Oman Medical Journal
- Discipline: Medicine
- Language: English
- Edited by: Ibrahim Al-Zakwani

Publication details
- History: 1984-present
- Publisher: Oman Medical Specialty Board (Oman)
- Frequency: Bimonthly
- Open access: Yes

Standard abbreviations
- ISO 4: Oman Med. J.

Indexing
- ISSN: 1999-768X (print) 2070-5204 (web)
- OCLC no.: 762001337

Links
- Journal homepage;

= Oman Medical Journal =

The Oman Medical Journal is a bimonthly open access peer-reviewed medical journal. It was established in 1984 and published by the Oman Medical Specialty Board.
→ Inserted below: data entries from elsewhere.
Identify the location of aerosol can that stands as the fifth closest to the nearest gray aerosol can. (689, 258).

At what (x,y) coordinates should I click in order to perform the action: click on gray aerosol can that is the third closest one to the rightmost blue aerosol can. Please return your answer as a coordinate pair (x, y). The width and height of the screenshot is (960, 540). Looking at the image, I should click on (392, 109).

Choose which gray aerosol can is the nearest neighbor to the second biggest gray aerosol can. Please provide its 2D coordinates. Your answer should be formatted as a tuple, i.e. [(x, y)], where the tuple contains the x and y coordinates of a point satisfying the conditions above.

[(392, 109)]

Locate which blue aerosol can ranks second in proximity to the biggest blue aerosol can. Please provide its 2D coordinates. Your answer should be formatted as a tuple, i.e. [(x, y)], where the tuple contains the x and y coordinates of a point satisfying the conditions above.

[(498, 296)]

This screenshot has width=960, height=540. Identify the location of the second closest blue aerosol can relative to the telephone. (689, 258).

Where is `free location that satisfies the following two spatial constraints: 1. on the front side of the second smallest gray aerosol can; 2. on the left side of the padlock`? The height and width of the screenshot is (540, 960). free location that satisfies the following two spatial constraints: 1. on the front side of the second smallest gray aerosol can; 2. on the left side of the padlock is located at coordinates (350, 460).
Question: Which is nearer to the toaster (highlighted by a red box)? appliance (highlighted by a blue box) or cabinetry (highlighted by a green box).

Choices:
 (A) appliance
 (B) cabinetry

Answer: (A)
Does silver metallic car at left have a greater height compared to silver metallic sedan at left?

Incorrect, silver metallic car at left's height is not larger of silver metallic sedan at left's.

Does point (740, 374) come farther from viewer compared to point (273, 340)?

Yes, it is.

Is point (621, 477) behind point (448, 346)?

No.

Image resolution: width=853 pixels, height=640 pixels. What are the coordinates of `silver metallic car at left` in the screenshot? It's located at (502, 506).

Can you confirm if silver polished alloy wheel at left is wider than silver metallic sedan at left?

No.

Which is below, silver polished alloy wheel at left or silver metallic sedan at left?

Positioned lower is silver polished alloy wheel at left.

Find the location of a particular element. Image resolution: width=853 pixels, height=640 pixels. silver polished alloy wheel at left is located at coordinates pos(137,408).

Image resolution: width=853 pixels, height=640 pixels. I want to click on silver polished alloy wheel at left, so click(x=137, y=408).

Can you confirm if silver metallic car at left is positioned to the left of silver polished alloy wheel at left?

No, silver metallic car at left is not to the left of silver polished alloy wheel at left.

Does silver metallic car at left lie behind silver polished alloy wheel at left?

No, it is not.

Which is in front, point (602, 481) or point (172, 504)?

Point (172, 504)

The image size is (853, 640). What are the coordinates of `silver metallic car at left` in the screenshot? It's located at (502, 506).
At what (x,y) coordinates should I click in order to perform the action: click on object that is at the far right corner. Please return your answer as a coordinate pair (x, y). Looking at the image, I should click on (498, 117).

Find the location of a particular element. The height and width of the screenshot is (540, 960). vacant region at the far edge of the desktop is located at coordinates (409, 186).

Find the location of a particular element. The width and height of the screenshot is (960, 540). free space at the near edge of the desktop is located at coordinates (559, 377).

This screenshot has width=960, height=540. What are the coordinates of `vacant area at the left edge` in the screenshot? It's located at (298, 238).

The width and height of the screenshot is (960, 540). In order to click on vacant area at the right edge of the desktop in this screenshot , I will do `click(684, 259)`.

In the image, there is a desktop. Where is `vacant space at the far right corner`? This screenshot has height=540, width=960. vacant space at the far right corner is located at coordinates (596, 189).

At the start of 2020, Oman Medical Journal transitioned from a print-publication to an electronic-only publication.

== Content ==
The journal publishes different types of articles from various medical disciplines:
- Editorial
- Review article
- Original article
- Case report
- Brief communications
- Clinical quiz
- Clinical notes
- Letters to the Editor

== Continuing medical education credits ==
The Oman Medical Specialty Board awards continuing medical education credits to authors and reviewers of the Oman Medical Journal.

== Abstracting and indexing ==
The journal is listed in PubMed and PubMed Central, and indexed in Index Medicus for the Eastern Mediterranean Region, Google Scholar, CrossRef, Index Copernicus, CINAHL, DOAJ, Global Health, Academic OneFile, Academic Science in Context, Academic Journals Database, CAB Abstracts, CABI Publishing, Chemical Abstracts, Cornell University Library, EBSCO Publishing Electronic Database, Embase, Electronic Journals Library (EZB), Expanded Academic ASAP, Genamics JournalSeek, Gale and Open J-Gate, GFMER, Health Reference Center, ICMJE, Newjour, SCIRUS, SCImago Journal & Country Rank, Scopus, Summon by Serial Solution, The John Rylands Library, and UlrichsWeb Directory.